Thornton Burgess was frequently asked about his handling of predator-prey relationships in his Bedtime stories, an area in which he seems particularly vulnerable to the charge of "nature-faking." This is Burgess's standard response, from his autobiography (p. 222)
...[S]tark tragedy has no place and at all times is to be avoided in stories for little children. At best tragedy comes into real life too soon. At worst the active imagination can, and is very likely to, make a fearsome thing doubly fearsome....There are enough pleasantly exciting things to write about...So all my familiar characters...are of necessity ageless. They may be in seemingly hopeless peril but will escape. My little readers know they will and would not have it otherwise....He goes on to cite correspondence from readers thanking him for this decision.
This question had emerged onto the national stage in a 1922 Outlook editorial titled, "When Does Old Man Coyote Eat?"

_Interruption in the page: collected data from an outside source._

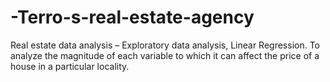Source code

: # -Terro-s-real-estate-agency
Real estate data analysis – Exploratory data analysis, Linear Regression. To analyze the magnitude of each variable to which it can affect the price of  a house in a particular locality.
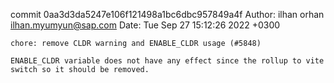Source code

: commit 0aa3d3da5247e106f121498a1bc6dbc957849a4f
Author: ilhan orhan <ilhan.myumyun@sap.com>
Date:   Tue Sep 27 15:12:26 2022 +0300

    chore: remove CLDR warning and ENABLE_CLDR usage (#5848)
    
    ENABLE_CLDR variable does not have any effect since the rollup to vite switch so it should be removed.
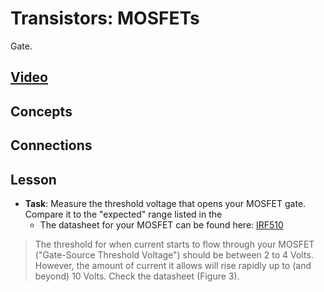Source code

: # Transistors: MOSFETs
Gate.

## [Video](https://vimeo.com/1000873279)

## Concepts

## Connections

## Lesson

- **Task**: Measure the threshold voltage that opens your MOSFET gate. Compare it to the "expected" range listed in the 
    - The datasheet for your MOSFET can be found here: [IRF510](../../../boxes/transistors/_data/datasheets/IRF510.pdf)
> The threshold for when current starts to flow through your MOSFET ("Gate-Source Threshold Voltage") should be between 2 to 4 Volts. However, the amount of current it allows will rise rapidly up to (and beyond) 10 Volts. Check the datasheet (Figure 3). 
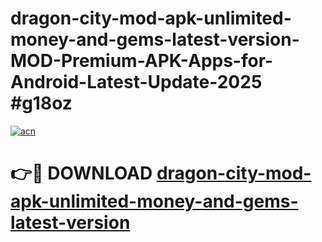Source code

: # dragon-city-mod-apk-unlimited-money-and-gems-latest-version-MOD-Premium-APK-Apps-for-Android-Latest-Update-2025 #g18oz

[![acn](https://github.com/user-attachments/assets/0f9c940e-d8b0-45ae-aac7-cd30a18b3e1c)](https://app.mediaupload.pro?title=dragon-city-mod-apk-unlimited-money-and-gems-latest-version&ref=07M)

# 👉🔴 DOWNLOAD [dragon-city-mod-apk-unlimited-money-and-gems-latest-version](https://app.mediaupload.pro?title=dragon-city-mod-apk-unlimited-money-and-gems-latest-version&ref=07M)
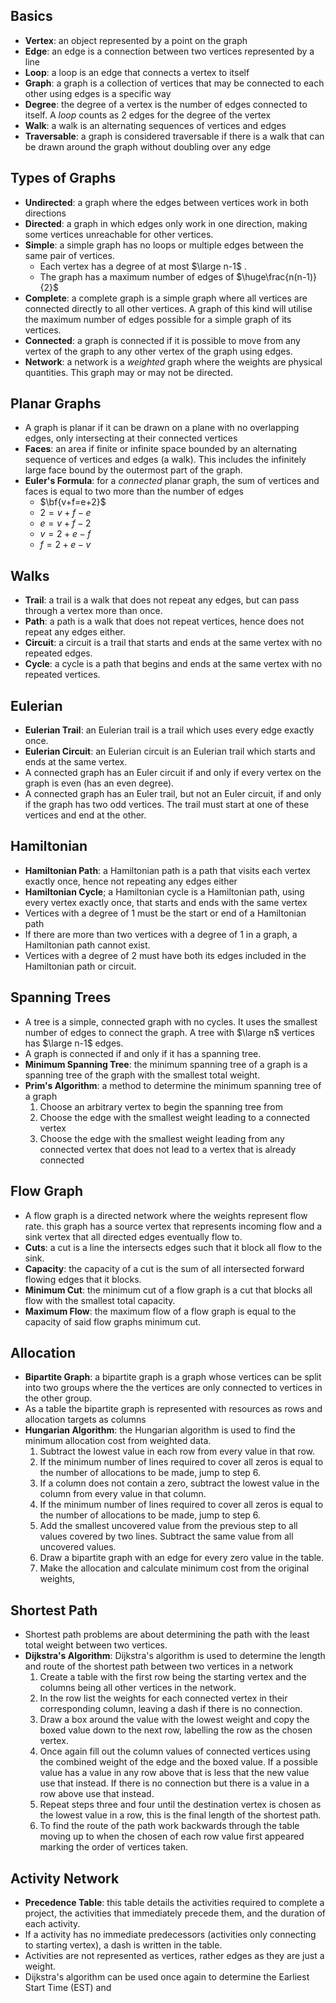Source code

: ## Basics
- **Vertex**: an object represented by a point on the graph
- **Edge**: an edge is a connection between two vertices represented by a line
- **Loop**: a loop is an edge that connects a vertex to itself
- **Graph**: a graph is a collection of vertices that may be connected to each other using edges is a specific way
- **Degree**: the degree of a vertex is the number of edges connected to itself. A *loop* counts as 2 edges for the degree of the vertex
- **Walk**: a walk is an alternating sequences of vertices and edges
- **Traversable**: a graph is considered traversable if there is a walk that can be drawn around the graph without doubling over any edge
## Types of Graphs
- **Undirected**: a graph where the edges between vertices work in both directions
- **Directed**: a graph in which edges only work in one direction, making some vertices unreachable for other vertices.
- **Simple**: a simple graph has no loops or multiple edges between the same pair of vertices. 
	- Each vertex has a degree of at most $\large n-1$ .
	- The graph has a maximum number of edges of $\huge\frac{n(n-1)}{2}$
- **Complete**: a complete graph is a simple graph where all vertices are connected directly to all other vertices. A graph of this kind will utilise the maximum number of edges possible for a simple graph of its vertices.
- **Connected**: a graph is connected if it is possible to move from any vertex of the graph to any other vertex of the graph using edges.
- **Network**: a network is a *weighted* graph where the weights are physical quantities. This graph may or may not be directed.
## Planar Graphs
- A graph is planar if it can be drawn on a plane with no overlapping edges, only intersecting at their connected vertices
- **Faces**: an area if finite or infinite space bounded by an alternating sequence of vertices and edges (a walk). This includes the infinitely large face bound by the outermost part of the graph.
- **Euler's Formula**: for a *connected* planar graph, the sum of vertices and faces is equal to two more than the number of edges
	- $\bf{v+f=e+2}$
	- $2=v+f-e$
	- $e=v+f-2$
	- $v=2+e-f$
	- $f=2+e-v$
## Walks
- **Trail**: a trail is a walk that does not repeat any edges, but can pass through a vertex more than once.
- **Path**: a path is a walk that does not repeat vertices, hence does not repeat any edges either.
- **Circuit**: a circuit is a trail that starts and ends at the same vertex with no repeated edges.
- **Cycle**: a cycle is a path that begins and ends at the same vertex with no repeated vertices.
## Eulerian
- **Eulerian Trail**: an Eulerian trail is a trail which uses every edge exactly once.
- **Eulerian Circuit**: an Eulerian circuit is an Eulerian trail which starts and ends at the same vertex.
- A connected graph has an Euler circuit if and only if every vertex on the graph is even (has an even degree).
- A connected graph has an Euler trail, but not an Euler circuit, if and only if the graph has two odd vertices. The trail must start at one of these vertices and end at the other.
## Hamiltonian 
- **Hamiltonian Path**: a Hamiltonian path is a path that visits each vertex exactly once, hence not repeating any edges either
- **Hamiltonian Cycle**; a Hamiltonian cycle is a Hamiltonian path, using every vertex exactly once, that starts and ends with the same vertex
- Vertices with a degree of $1$ must be the start or end of a Hamiltonian path
- If there are more than two vertices with a degree of $1$ in a graph, a Hamiltonian path cannot exist.
- Vertices with a degree of 2 must have both its edges included in the Hamiltonian path or circuit.
## Spanning Trees
- A tree is a simple, connected graph with no cycles. It uses the smallest number of edges to connect the graph. A tree with $\large n$ vertices has $\large n-1$ edges.
- A graph is connected if and only if it has a spanning tree.
- **Minimum Spanning Tree**: the minimum spanning tree of a graph is a spanning tree of the graph with the smallest total weight.
- **Prim's Algorithm**: a method to determine the minimum spanning tree of a graph
	1. Choose an arbitrary vertex to begin the spanning tree from
	2. Choose the edge with the smallest weight leading to a connected vertex
	3. Choose the edge with the smallest weight leading from any connected vertex that does not lead to a vertex that is already connected
## Flow Graph
- A flow graph is a directed network where the weights represent flow rate. this graph has a source vertex that represents incoming flow and a sink vertex that all directed edges eventually flow to. 
- **Cuts**: a cut is a line the intersects edges such that it block all flow to the sink.
- **Capacity**: the capacity of a cut is the sum of all intersected forward flowing edges that it blocks.
- **Minimum Cut**: the minimum cut of a flow graph is a cut that blocks all flow with the smallest total capacity.
- **Maximum Flow**: the maximum flow of a flow graph is equal to the capacity of said flow graphs minimum cut.
## Allocation
- **Bipartite Graph**: a bipartite graph is a graph whose vertices can be split into two groups where the the vertices are only connected to vertices in the other group.
- As a table the bipartite graph is represented with resources as rows and allocation targets as columns
- **Hungarian Algorithm**: the Hungarian algorithm is used to find the minimum allocation cost from weighted data.
	1. Subtract the lowest value in each row from every value in that row.
	2. If the minimum number of lines required to cover all zeros is equal to the number of allocations to be made, jump to step 6.
	3. If a column does not contain a zero, subtract the lowest value in the column from every value in that column.
	4. If the minimum number of lines required to cover all zeros is equal to the number of allocations to be made, jump to step 6.
	5. Add the smallest uncovered value from the previous step to all values covered by two lines. Subtract the same value from all uncovered values.
	6. Draw a bipartite graph with an edge for every zero value in the table.
	7. Make the allocation and calculate minimum cost from the original weights,
## Shortest Path
- Shortest path problems are about determining the path with the least total weight between two vertices.
- **Dijkstra's Algorithm**: Dijkstra's algorithm is used to determine the length and route of the shortest path between two vertices in a network
	1. Create a table with the first row being the starting vertex and the columns being all other vertices in the network.
	2. In the row list the weights for each connected vertex in their corresponding column, leaving a dash if there is no connection.
	3. Draw a box around the value with the lowest weight and copy the boxed value down to the next row, labelling the row as the chosen vertex.
	4. Once again fill out the column values of connected vertices using the combined weight of the edge and the boxed value. If a possible value has a value in any row above that is less that the new value use that instead. If there is no connection but there is a value in a row above use that instead.
	5. Repeat steps three and four until the destination vertex is chosen as the lowest value in a row, this is the final length of the shortest path.
	6. To find the route of the path work backwards through the table moving up to when the chosen of each row value first appeared marking the order of vertices taken.
## Activity Network
- **Precedence Table**: this table details the activities required to complete a project, the activities that immediately precede them, and the duration of each activity.
- If a activity has no immediate predecessors (activities only connecting to starting vertex), a dash is written in the table.
- Activities are not represented as vertices, rather edges as they are just a weight.
- Dijkstra's algorithm can be used once again to determine the Earliest Start Time (EST) and 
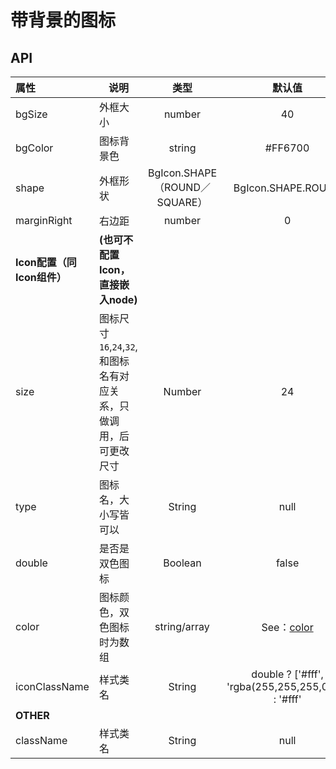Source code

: # 带背景的图标


## API



| 属性   | 说明      |   类型   |   默认值   |
| :-------- | ------ | :----: | :-----: |
| bgSize | 外框大小 | number | 40 |
| bgColor | 图标背景色 | string | #FF6700 |
| shape | 外框形状 | BgIcon.SHAPE（ROUND／SQUARE） | BgIcon.SHAPE.ROUND |
| marginRight | 右边距 | number | 0 |
|  **Icon配置（同Icon组件）**  |  **(也可不配置Icon，直接嵌入node)** |  |  |
| size      | 图标尺寸`16`,`24`,`32`, 和图标名有对应关系，只做调用，后可更改尺寸 |    Number    | 24 |
| type      | 图标名，大小写皆可以  |    String    |   null  |
| double    | 是否是双色图标     |   Boolean     | false |
| color     | 图标颜色，双色图标时为数组        | string/array | See：[color](../style/index.md) |
| iconClassName | 样式类名      |    String    | double ? ['#fff', 'rgba(255,255,255,0.5)'] : '#fff' |
| **OTHER** |  |   | |
| className | 样式类名      |    String    | null |
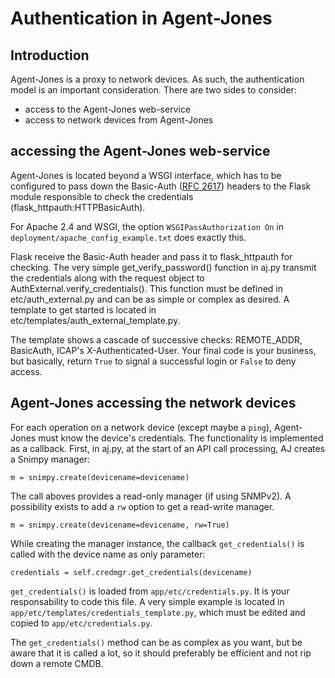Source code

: # Authentication in Agent-Jones

## Introduction

Agent-Jones is a proxy to network devices. As such, the authentication model is an important consideration. There are two sides to consider:

- access to the Agent-Jones web-service
- access to network devices from Agent-Jones

## accessing the Agent-Jones web-service

Agent-Jones is located beyond a WSGI interface, which has to be configured to pass down the Basic-Auth ([RFC 2617](https://www.ietf.org/rfc/rfc2617.txt)) headers to the Flask module responsible to check the credentials (flask_httpauth:HTTPBasicAuth). 

For Apache 2.4 and WSGI, the option `WSGIPassAuthorization On` in `deployment/apache_config_example.txt` does exactly this.

Flask receive the Basic-Auth header and pass it to flask_httpauth for checking. The very simple get_verify_password() function in aj.py transmit the credentials along with the request object to AuthExternal.verify_credentials(). This function must be defined in etc/auth_external.py and can be as simple or complex as desired. A template to get started is located in etc/templates/auth_external_template.py.

The template shows a cascade of successive checks: REMOTE_ADDR, BasicAuth, ICAP's X-Authenticated-User. Your final code is your business, but basically, return `True` to signal a successful login or `False` to deny access.

## Agent-Jones accessing the network devices

For each operation on a network device (except maybe a `ping`), Agent-Jones must know the device's credentials. The functionality is implemented as a callback. First, in aj.py, at the start of an API call processing, AJ creates a Snimpy manager:

    m = snimpy.create(devicename=devicename)

The call aboves provides a read-only manager (if using SNMPv2). A possibility exists to add a `rw` option to get a read-write manager.

    m = snimpy.create(devicename=devicename, rw=True)

While creating the manager instance, the callback `get_credentials()` is called with the device name as only parameter:

	credentials = self.credmgr.get_credentials(devicename)

`get_credentials()` is loaded from `app/etc/credentials.py`. It is your responsability to code this file. A very simple example is located in `app/etc/templates/credentials_template.py`, which must be edited and copied to `app/etc/credentials.py`.

The `get_credentials()` method can be as complex as you want, but be aware that it is called a lot, so it should preferably be efficient and not rip down a remote CMDB.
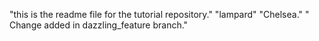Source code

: "this is the readme file for the tutorial repository."
"lampard"
"Chelsea."
" Change added in dazzling_feature branch."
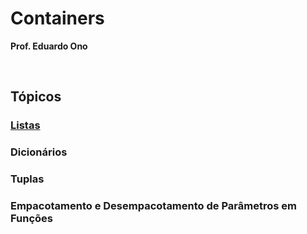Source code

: 
# Containers

__Prof. Eduardo Ono__

&nbsp;

## Tópicos

### [Listas](./listas.ipynb)

### Dicionários

### Tuplas

### Empacotamento e Desempacotamento de Parâmetros em Funções

&nbsp;
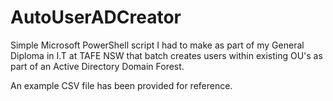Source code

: # AutoUserADCreator

Simple Microsoft PowerShell script I had to make as part of my General Diploma in I.T at TAFE NSW that batch creates users within existing OU's as part of an Active Directory Domain Forest.

An example CSV file has been provided for reference.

It poked good-natured fun at my stories because Old Man Coyote, Reddy Fox and other predatory folk among my characters always just missed catching the dinners they were seeking."(p. 223)Burgess responded in a letter to the Outlook editor that got wide attention in the press:
I could not afford to have any of my characters killed or it would be a case of when do I eat.This is a revealing nod to marketing reality vs. natural reality. Decades later Burgess would get wide publicity when he declared categorically that Reddy Fox would never catch Peter Rabbit.
[UPDATE:
Here's the actual 1922 Outlook column:
Here is TWB's reply.
]
The idea that there is no predation depicted in Burgess's Bedtime Stories is a myth (as seen in the unfortunate fate of Tommy Trout as early as 1910 in Old Mother West Wind). In the later years of the newspaper feature the body count could get quite high. Reddy would catch Mrs. Quack's children, Butcher the Shrike caused great carnage among the sparrows and field mice, Lightfoot would lose a fawn to wild dogs, and Beauty the Wood Duck would lose many children to the likes of Billy Mink. In some cases Burgess would use tragedy as a way of drawing attention to human destructiveness (particularly hunters, trappers, and neglectful cat and dog owners); in other cases, the deaths had a moral for children--don't be careless or foolish and listen to your parents.